• [Opdracht] Zet de test van de BMW M4 voort, te beginnen na de laatste zin die er staat.

• [Te bestuderen tekst]
• • • • •
TEST BMW M4: Vergiffenis geschonken

Een nieuwe M wordt door de BMW-fans steeds een beetje als de komst van de Messias aanzien. Dit keer werden zelfs twee “M’s” gelijktijdig gelanceerd: de M3 en de M4, die aantonen dat er soms maar een kleine troef nodig is om alle minpunten te laten vergeten.

8 / 10
Gepubliceerd op 23 mei 2021
Leestijd : 6 min

Deel

Ik ga niet rond de pot draaien: ik hoor niet bij die fans, totaal niet. Maar tegelijk wil ik benadrukken dat ik als echte autoliefhebber (ik zou me zelfs een kenner durven noemen) het grootste respect heb voor de geschiedenis van dit merk, die gekenmerkt wordt door enkele iconische wagens. Ik heb bijvoorbeeld een uitstekende herinnering aan mijn ervaring achter het stuur van een eenvoudige 2002 (zelfs geen turbo), de M5 V10 sloeg me met verstomming, ik hou van het rauwe en metaalachtige geluid van de oude 6-in-lijn krachtbronnen, de eerste 8 Reeks was een technologisch meesterwerk … En verder kan ik nog de Z4, Z1, 507 en 3.0 CSL noemen, om nog maar te zwijgen van HET referentiemodel van het merk, de M3 E30, waarmee ik jammer genoeg nooit heb gereden. Dus, ja, ik weet wat dit merk op vlak van sportwagens betekent. Alleen is het de laatste jaren wat minder. Ik ben het namelijk niet eens met de richting die BMW uitgaat, en ik ben niet de enige. Waarom deze voorbeschouwing? Om meer impact te geven aan wat volgt. En neen, dit is geen afrekening. Integendeel.
• • • • •
• [Benoemde gewrichtscoördinaten]
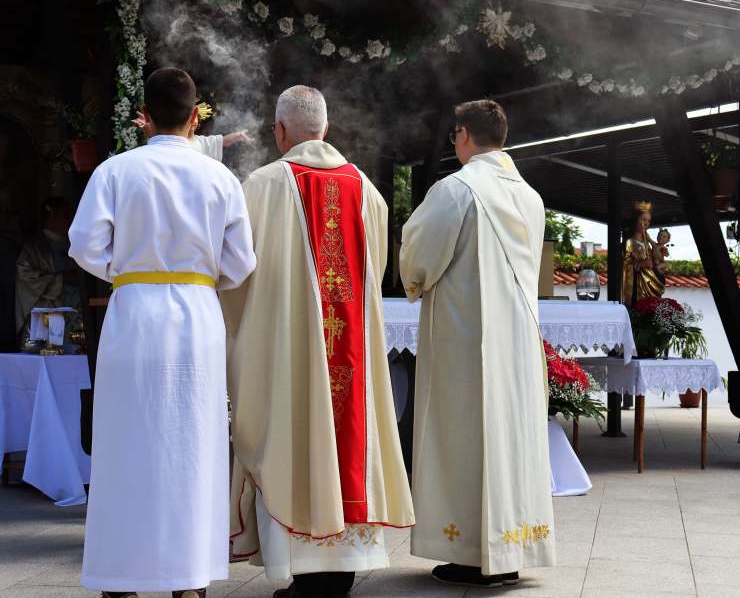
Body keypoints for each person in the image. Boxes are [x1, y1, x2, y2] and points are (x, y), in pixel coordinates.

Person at [69, 67, 257, 597]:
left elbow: (84, 245)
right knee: (192, 444)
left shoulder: (115, 170)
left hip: (133, 314)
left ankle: (119, 577)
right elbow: (241, 263)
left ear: (144, 117)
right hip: (197, 314)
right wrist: (196, 277)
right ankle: (190, 579)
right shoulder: (220, 178)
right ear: (197, 118)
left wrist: (129, 270)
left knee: (125, 440)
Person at [221, 86, 414, 598]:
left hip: (289, 355)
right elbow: (374, 278)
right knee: (346, 440)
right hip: (350, 350)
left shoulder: (261, 185)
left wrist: (241, 332)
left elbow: (235, 279)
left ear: (280, 131)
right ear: (325, 130)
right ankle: (342, 566)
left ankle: (299, 566)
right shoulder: (368, 192)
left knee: (289, 435)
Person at [400, 100, 555, 587]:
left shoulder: (456, 188)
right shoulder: (529, 196)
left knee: (466, 437)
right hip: (517, 343)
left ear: (464, 135)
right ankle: (511, 547)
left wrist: (413, 279)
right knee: (510, 436)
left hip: (466, 340)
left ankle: (471, 551)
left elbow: (419, 253)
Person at [15, 197, 82, 347]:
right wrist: (61, 280)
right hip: (47, 313)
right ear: (52, 216)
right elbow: (27, 279)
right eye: (66, 215)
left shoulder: (76, 245)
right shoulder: (34, 249)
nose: (69, 220)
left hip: (75, 312)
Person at [133, 109, 253, 161]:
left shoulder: (201, 142)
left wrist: (238, 135)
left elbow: (223, 141)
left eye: (197, 121)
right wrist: (151, 126)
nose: (194, 123)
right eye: (192, 119)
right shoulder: (172, 140)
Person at [621, 201, 665, 308]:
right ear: (636, 220)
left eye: (648, 221)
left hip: (650, 280)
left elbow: (654, 260)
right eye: (643, 220)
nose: (646, 224)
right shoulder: (629, 242)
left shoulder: (647, 242)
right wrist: (640, 264)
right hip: (638, 287)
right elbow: (625, 264)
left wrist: (659, 261)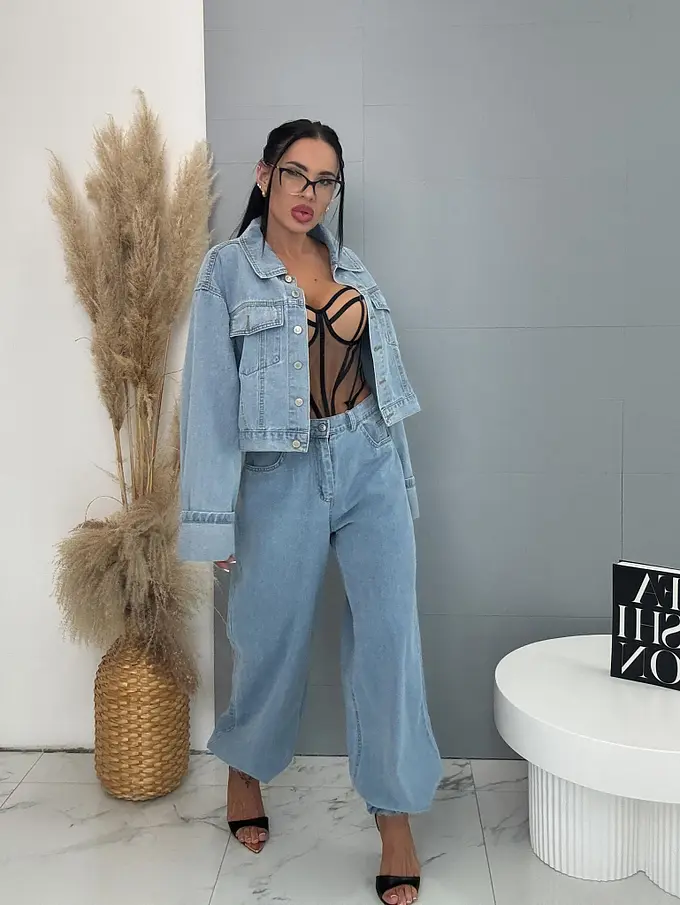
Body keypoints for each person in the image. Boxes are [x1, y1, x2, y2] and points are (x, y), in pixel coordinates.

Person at [178, 119, 442, 905]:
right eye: (295, 173)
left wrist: (401, 482)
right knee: (268, 635)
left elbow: (382, 387)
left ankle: (394, 815)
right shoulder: (228, 271)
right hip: (279, 473)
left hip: (368, 461)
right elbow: (209, 404)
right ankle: (245, 768)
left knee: (391, 640)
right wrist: (212, 516)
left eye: (325, 180)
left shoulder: (351, 266)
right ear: (265, 176)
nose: (309, 193)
• • • • •
• [Antwoord]
Unaniem

Er zijn een paar punten van kritiek, dat is duidelijk. Te beginnen met het… ontwerp. Aaaaah, een delicaat onderwerp over de nieuwe stilistische oriëntatie die BMW heeft gekozen. De “neuscorrectie” heeft blijkbaar evenveel voorstanders als tegenstanders. Dat beweert de constructeur in ieder geval om zijn keuze te verdedigen.

Mijn buren laten het meestal niet na om hun mening te geven over mijn testwagen van het moment. Raad eens hoeveel van hen me zegden “Oh, wat een prachtige auto”… Precies: nul. 100% negatieve reacties. Ook onder de 10-jarigen, die nochtans meestal niet moeilijk afkerig zijn van een auto met een sportievere look. Hierbij wel een kleine nuance: het gaat alleen over de voorpartij. Voor de rest is de M4 inderdaad een mooie auto. Strak, gespierd, atletisch. Kortom, een duidelijk statement. Hij mocht misschien iets minder lang en wat compacter zijn, maar dan gaan we inderdaad muggenziften. Zolang ik de voorkant niet zie, vind ik de M4 prima.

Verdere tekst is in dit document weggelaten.